■ **Task directions**
What you return must match the records below character for character, except that no picture appears.

Saved entries
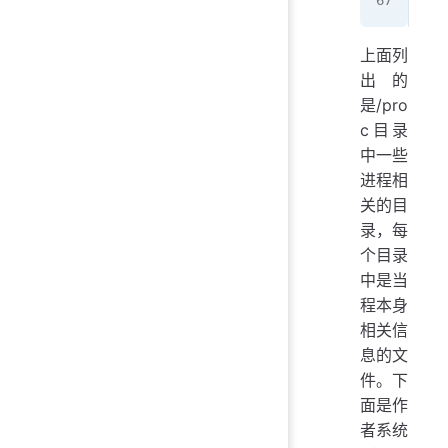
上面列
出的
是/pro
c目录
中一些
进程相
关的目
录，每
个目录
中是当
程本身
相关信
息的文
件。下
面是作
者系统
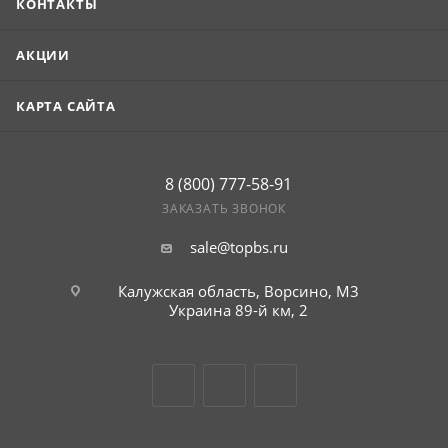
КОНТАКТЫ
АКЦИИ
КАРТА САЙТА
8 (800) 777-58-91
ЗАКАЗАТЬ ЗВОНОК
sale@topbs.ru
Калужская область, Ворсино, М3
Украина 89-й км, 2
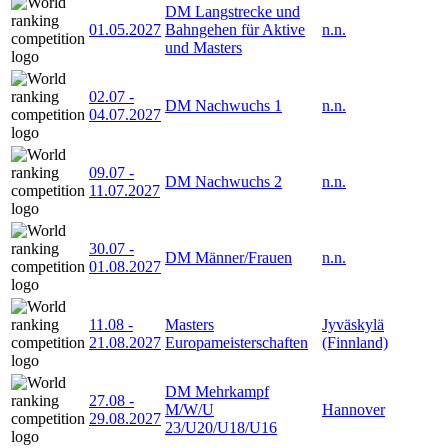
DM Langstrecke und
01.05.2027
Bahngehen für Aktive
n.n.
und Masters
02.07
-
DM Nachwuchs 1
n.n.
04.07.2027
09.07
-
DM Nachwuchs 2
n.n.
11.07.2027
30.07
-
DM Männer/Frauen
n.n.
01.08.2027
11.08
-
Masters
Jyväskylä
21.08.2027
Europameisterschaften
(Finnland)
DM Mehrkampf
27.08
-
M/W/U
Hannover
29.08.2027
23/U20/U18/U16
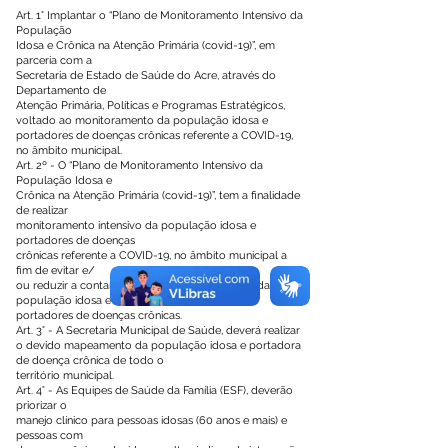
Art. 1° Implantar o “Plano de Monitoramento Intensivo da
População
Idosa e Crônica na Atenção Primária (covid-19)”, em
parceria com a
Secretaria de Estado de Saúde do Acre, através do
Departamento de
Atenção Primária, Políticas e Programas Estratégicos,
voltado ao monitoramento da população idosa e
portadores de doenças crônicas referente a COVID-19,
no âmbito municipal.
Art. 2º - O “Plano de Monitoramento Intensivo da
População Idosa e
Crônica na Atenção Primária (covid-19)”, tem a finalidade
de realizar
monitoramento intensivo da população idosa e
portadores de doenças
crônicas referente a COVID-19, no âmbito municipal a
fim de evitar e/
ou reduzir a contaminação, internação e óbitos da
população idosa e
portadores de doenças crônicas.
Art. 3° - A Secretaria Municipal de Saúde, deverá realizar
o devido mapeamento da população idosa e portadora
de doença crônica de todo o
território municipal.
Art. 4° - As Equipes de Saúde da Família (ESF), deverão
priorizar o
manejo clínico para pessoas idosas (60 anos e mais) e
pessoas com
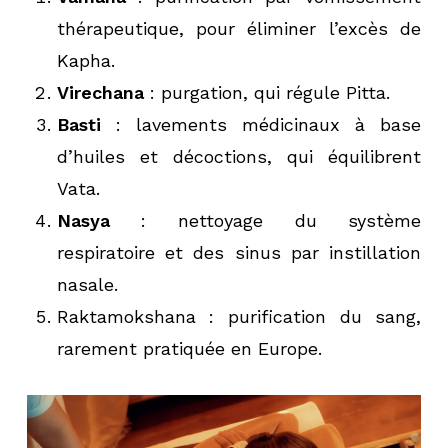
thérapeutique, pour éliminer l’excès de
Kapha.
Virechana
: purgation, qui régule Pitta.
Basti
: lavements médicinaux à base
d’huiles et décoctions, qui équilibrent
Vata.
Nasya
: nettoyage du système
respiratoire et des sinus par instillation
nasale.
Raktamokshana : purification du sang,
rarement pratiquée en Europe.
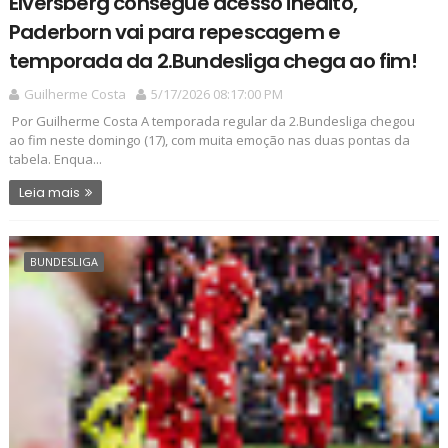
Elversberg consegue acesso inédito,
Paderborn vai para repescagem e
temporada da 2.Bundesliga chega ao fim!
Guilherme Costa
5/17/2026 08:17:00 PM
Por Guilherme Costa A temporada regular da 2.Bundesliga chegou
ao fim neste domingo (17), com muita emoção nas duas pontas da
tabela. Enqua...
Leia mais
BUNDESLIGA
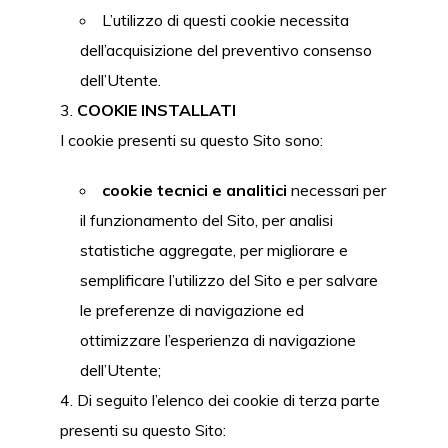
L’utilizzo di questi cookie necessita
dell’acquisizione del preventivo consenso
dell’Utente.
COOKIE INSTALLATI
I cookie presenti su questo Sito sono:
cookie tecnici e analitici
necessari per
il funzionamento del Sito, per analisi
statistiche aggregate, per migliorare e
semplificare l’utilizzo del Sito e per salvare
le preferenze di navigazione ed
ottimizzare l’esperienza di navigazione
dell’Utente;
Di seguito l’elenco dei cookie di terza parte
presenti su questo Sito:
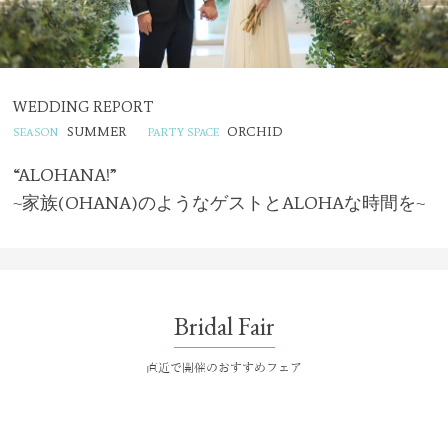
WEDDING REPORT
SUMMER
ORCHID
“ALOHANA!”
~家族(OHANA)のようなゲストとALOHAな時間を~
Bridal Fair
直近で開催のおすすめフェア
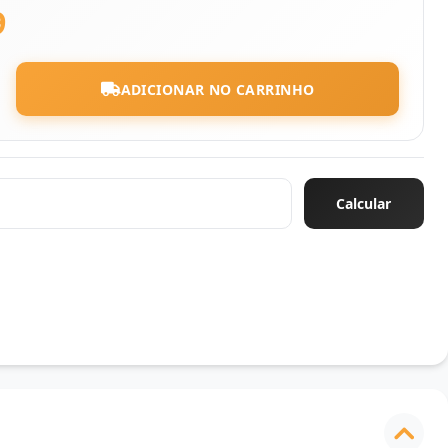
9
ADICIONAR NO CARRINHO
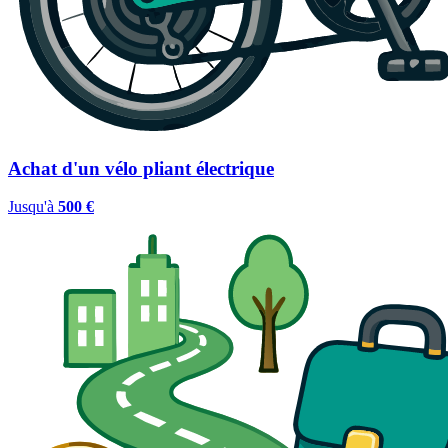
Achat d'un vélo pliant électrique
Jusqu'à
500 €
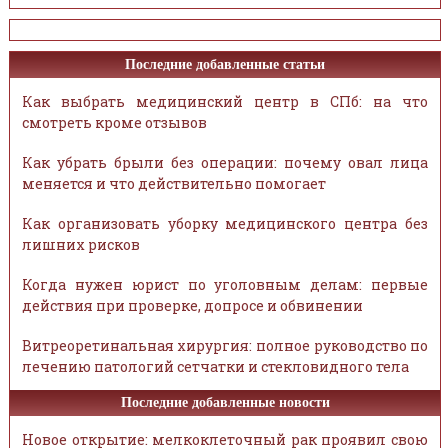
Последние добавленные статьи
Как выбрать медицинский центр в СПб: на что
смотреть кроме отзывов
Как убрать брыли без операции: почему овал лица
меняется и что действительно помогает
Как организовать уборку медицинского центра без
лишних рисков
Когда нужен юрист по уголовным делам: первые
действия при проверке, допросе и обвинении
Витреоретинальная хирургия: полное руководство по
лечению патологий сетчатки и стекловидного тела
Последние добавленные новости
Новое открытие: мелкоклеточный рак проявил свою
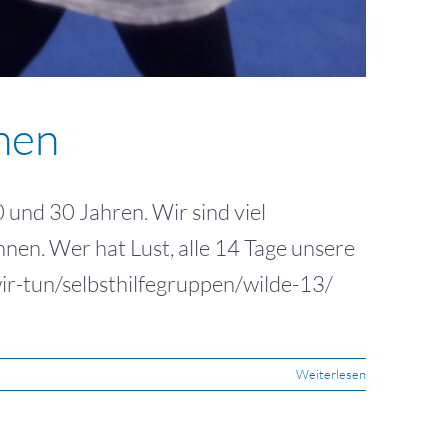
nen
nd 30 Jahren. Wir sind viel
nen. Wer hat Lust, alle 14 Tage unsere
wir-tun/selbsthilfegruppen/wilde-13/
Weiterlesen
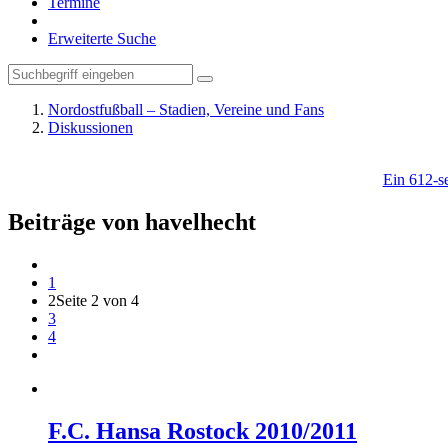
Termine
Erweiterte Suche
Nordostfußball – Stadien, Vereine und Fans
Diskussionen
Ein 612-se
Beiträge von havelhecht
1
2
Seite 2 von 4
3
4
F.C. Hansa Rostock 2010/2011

■ **Written answer**
上面列
出的
是/pro
c目录
中一些
进程相
关的目
录，每
个目录
中是当
程本身
相关信
息的文
件。下
面是作
者系统
КОНТАКТЫ
АКЦИИ
КАРТА САЙТА
8 (800) 777-58-91
ЗАКАЗАТЬ ЗВОНОК
sale@topbs.ru
Калужская область, Ворсино, М3
Украина 89-й км, 2
DM Langstrecke und
01.05.2027
Bahngehen für Aktive
n.n.
und Masters
02.07
-
DM Nachwuchs 1
n.n.
04.07.2027
09.07
-
DM Nachwuchs 2
n.n.
11.07.2027
30.07
-
DM Männer/Frauen
n.n.
01.08.2027
11.08
-
Masters
Jyväskylä
21.08.2027
Europameisterschaften
(Finnland)
DM Mehrkampf
27.08
-
M/W/U
Hannover
29.08.2027
23/U20/U18/U16
Art. 1° Implantar o “Plano de Monitoramento Intensivo da
População
Idosa e Crônica na Atenção Primária (covid-19)”, em
parceria com a
Secretaria de Estado de Saúde do Acre, através do
Departamento de
Atenção Primária, Políticas e Programas Estratégicos,
voltado ao monitoramento da população idosa e
portadores de doenças crônicas referente a COVID-19,
no âmbito municipal.
Art. 2º - O “Plano de Monitoramento Intensivo da
População Idosa e
Crônica na Atenção Primária (covid-19)”, tem a finalidade
de realizar
monitoramento intensivo da população idosa e
portadores de doenças
crônicas referente a COVID-19, no âmbito municipal a
fim de evitar e/
ou reduzir a contaminação, internação e óbitos da
população idosa e
portadores de doenças crônicas.
Art. 3° - A Secretaria Municipal de Saúde, deverá realizar
o devido mapeamento da população idosa e portadora
de doença crônica de todo o
território municipal.
Art. 4° - As Equipes de Saúde da Família (ESF), deverão
priorizar o
manejo clínico para pessoas idosas (60 anos e mais) e
pessoas com
thérapeutique, pour éliminer l’excès de
Kapha.
Virechana
: purgation, qui régule Pitta.
Basti
: lavements médicinaux à base
d’huiles et décoctions, qui équilibrent
Vata.
Nasya
: nettoyage du système
respiratoire et des sinus par instillation
nasale.
Raktamokshana : purification du sang,
rarement pratiquée en Europe.
Elversberg consegue acesso inédito,
Paderborn vai para repescagem e
temporada da 2.Bundesliga chega ao fim!
Guilherme Costa
5/17/2026 08:17:00 PM
Por Guilherme Costa A temporada regular da 2.Bundesliga chegou
ao fim neste domingo (17), com muita emoção nas duas pontas da
tabela. Enqua...
Leia mais
BUNDESLIGA
L’utilizzo di questi cookie necessita
dell’acquisizione del preventivo consenso
dell’Utente.
COOKIE INSTALLATI
I cookie presenti su questo Sito sono:
cookie tecnici e analitici
necessari per
il funzionamento del Sito, per analisi
statistiche aggregate, per migliorare e
semplificare l’utilizzo del Sito e per salvare
le preferenze di navigazione ed
ottimizzare l’esperienza di navigazione
dell’Utente;
Di seguito l’elenco dei cookie di terza parte
presenti su questo Sito:
WEDDING REPORT
SUMMER
ORCHID
“ALOHANA!”
~家族(OHANA)のようなゲストとALOHAな時間を~
Bridal Fair
直近で開催のおすすめフェア
9
ADICIONAR NO CARRINHO
Achat d'un vélo pliant électrique
Jusqu'à
500 €
Последние добавленные статьи
Как выбрать медицинский центр в СПб: на что
смотреть кроме отзывов
Как убрать брыли без операции: почему овал лица
меняется и что действительно помогает
Как организовать уборку медицинского центра без
лишних рисков
Когда нужен юрист по уголовным делам: первые
действия при проверке, допросе и обвинении
Витреоретинальная хирургия: полное руководство по
лечению патологий сетчатки и стекловидного тела
Последние добавленные новости
Новое открытие: мелкоклеточный рак проявил свою
nen
nd 30 Jahren. Wir sind viel
nen. Wer hat Lust, alle 14 Tage unsere
wir-tun/selbsthilfegruppen/wilde-13/
Weiterlesen
Termine
Erweiterte Suche
Nordostfußball – Stadien, Vereine und Fans
Diskussionen
Ein 612-se
Beiträge von havelhecht
1
2
Seite 2 von 4
3
4
F.C. Hansa Rostock 2010/2011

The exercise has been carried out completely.